In particular, JP-A-56-106244 and JP-A-61-267
The amino compounds described in Japanese Patent Application No. 759 and Japanese Patent Application No. 1-291818 may be used.

Claims (2)

[Claims] 1. A silver halide photographic light-sensitive material for a laser scanner having at least one silver halide emulsion layer spectrally sensitized to 600 nm or more and having a silver chloride content of at least 90 mol% on one side of a transparent support. In the method of forming an image by processing with a developing machine, the silver halide photographic material contains a conductive metal oxide and / or a conductive polymer and is developed at a ratio of 200 ml or less per 1 m ^{2 of the} photographic light-sensitive material.
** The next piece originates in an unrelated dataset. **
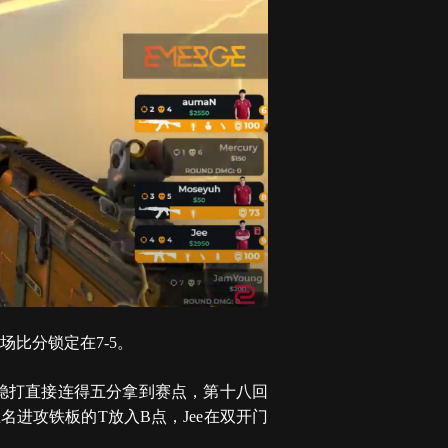
场比分锁定在7-5。
稳扎稳打直接连得五分拿到赛点，第十八回
名进攻铁板的T放入B点，Jee在双开门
An image forming method comprising processing with an automatic developing machine for replenishing a fixing solution and a fixing solution. 2. A silver halide photographic light-sensitive material for a laser scanner having at least one silver halide emulsion layer spectrally sensitized to 600 nm or more and having a silver chloride content of at least 90 mol% on one side of a transparent support. In the method of forming an image by processing with a developing machine, the solubility in a developing solution, a fixing solution and water used in an automatic developing machine in the silver halide photographic material is 0.01% by weight or less at 35 ° C. It is characterized by containing a polyoxyethylene nonionic surfactant and a fluorine-containing surfactant, and processing with an automatic developing machine supplementing a developing solution and a fixing solution at a ratio of 200 ml or less per 1 m ^{2 of the} photographic light-sensitive material. Image forming method.